ROANOKE TIMES

                         Roanoke Times
                 Copyright (c) 1995, Landmark Communications, Inc.

DATE: SUNDAY, May 6, 1990                   TAG: 9005040572
SECTION: CURRENT                    PAGE: NRV2   EDITION: NEW RIVER VALLEY 
SOURCE: 
DATELINE:                                 LENGTH: Medium


NEW RIVER COMMUNITY COLLEGE

JOE COCHRAN, professor of industrial electricity, has been awarded a $2,954 grant by the Virginia Community College System for training in fiber optics technology. He will attend a four-day course in Los Angeles called "Introduction to Fiber Optics Communication."

Cochran has been an instructor at New River for 25 years and developed its course on fiber optics in 1989.

\ WILLIAM J. DAWSON, professor of humanities and social sciences, received the faculty humanitarian award for community involvement.

He is a member of the Governor's Advisory Board on Aging, the New River Valley Community Action Board, the Pulaski County Advisory Board, New River Valley Community Sentencing and the Pulaski County Emergency Needs Task Force. He also is the college's representative to the Virginia Community College System Chancellor's Advisory Committee. Dawson, an instructor for 30 years, teaches government, world religion and history of the American Indian. He also teaches government at Pulaski County High.

\ BILLY FRIEND, professor of instrumentation, participated in the evaluation of Navy ratings at the Fleet Training Center in Norfolk as part of a team of experts put together by the Military Evaluations Program of the American Council on Education.

\ JEAN ANTHONY, adjunct faculty member in the Technologies Division, and co-adviser for the Asian Students Association at Radford University, is student adviser for a new community-based organization called "Global Society." The group will inform high school students about international issues.

\ ERIC BRADY, college photographer, won second place in the Paragon Awards color photography category. The photograph was on the cover of the spring 1990 schedule of classes.

\ LINDA CLAUSSEN, coordinator of the Early Learning Center, and\ LISA RYAN, lead teacher for the center, attended the Children's Rally in Washington, sponsored by the Children's Defense Fund.

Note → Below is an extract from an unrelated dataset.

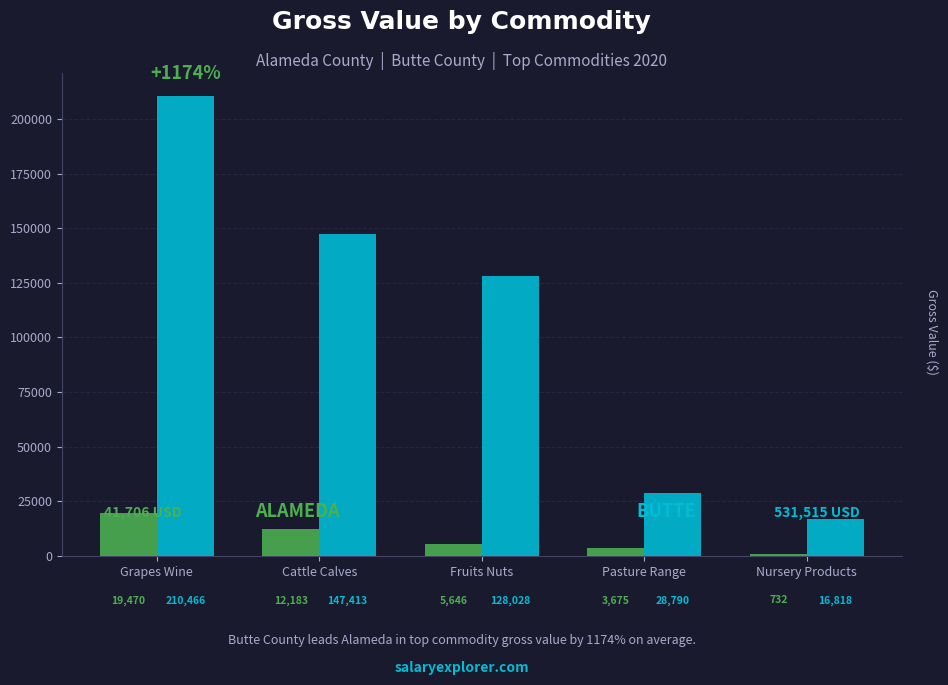

What is the smallest value displayed?

732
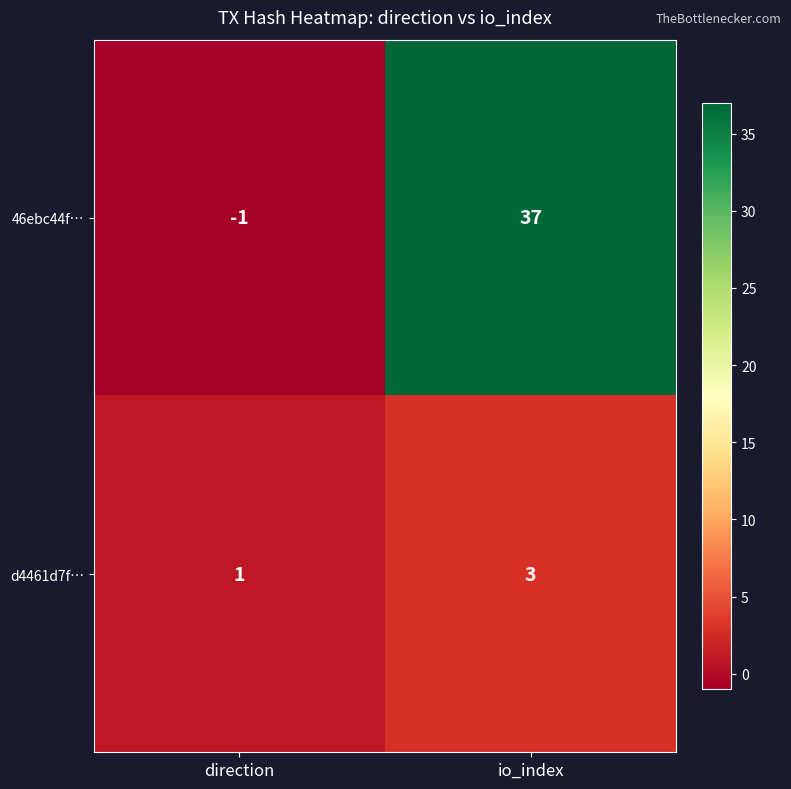

What is the maximum value shown in the chart?

37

\ ANNE BOYD, an Early Learning Center teacher,\ LINDA CLAUSSEN and\ LISA RYAN attended the Virginia Association for Early Childhood Education conference in Charlottesville. Ryan conducted a workshop on "See the Connection: The Learning Environment and Behavior." Boyd presented "The Unpopular Child" and Claussen led "Networking with Professionals in Early Childhood Education."

\ A. WILLIAM CLAUSSEN, professor of drafting and design, presented "Human Rights and Artistic Freedom: The Nazi Closing of the Bauhaus" at the Virginia Humanities Conference at George Mason University in Fairfax.

\ CATHERINE CLOUGH, assistant professor in the Interpreter Training Program, has received provisionally qualified certification from the Sign Instructor's Guidance Network.

\ JANNA ANDERSON, TODD KING, RITA LYONS and DAWN SHEPHERD, Interpreter Training students, and KIM BENNETT, AVIS QUINN and LORI REYNOLDS, training graduates, have passed the written assessment portion of the Virginia quality insurance screening for interpreters of the deaf.

\ JEANNANE DIXON, coordinator of the Center for Learning Disabled, served on the "Expanding/Specializing Services for Special Population Groups" panel at the New Horizons Conference in Richmond.

Dixon also had an article published in the Virginia Community College Association Journal titled "Working with the Learning Disabled College Student."

\ MURRAY BOSNIAK, adjunct faculty member in the English Department, conducted readings from his "Sonnets and Such: Poems for My Father at Morning Star Bakery's Coffee House Nite." The series of readings continues today at 10:20 a.m. at the Metaphysical Chapel in Blacksburg for the Blacksburg Literary Group.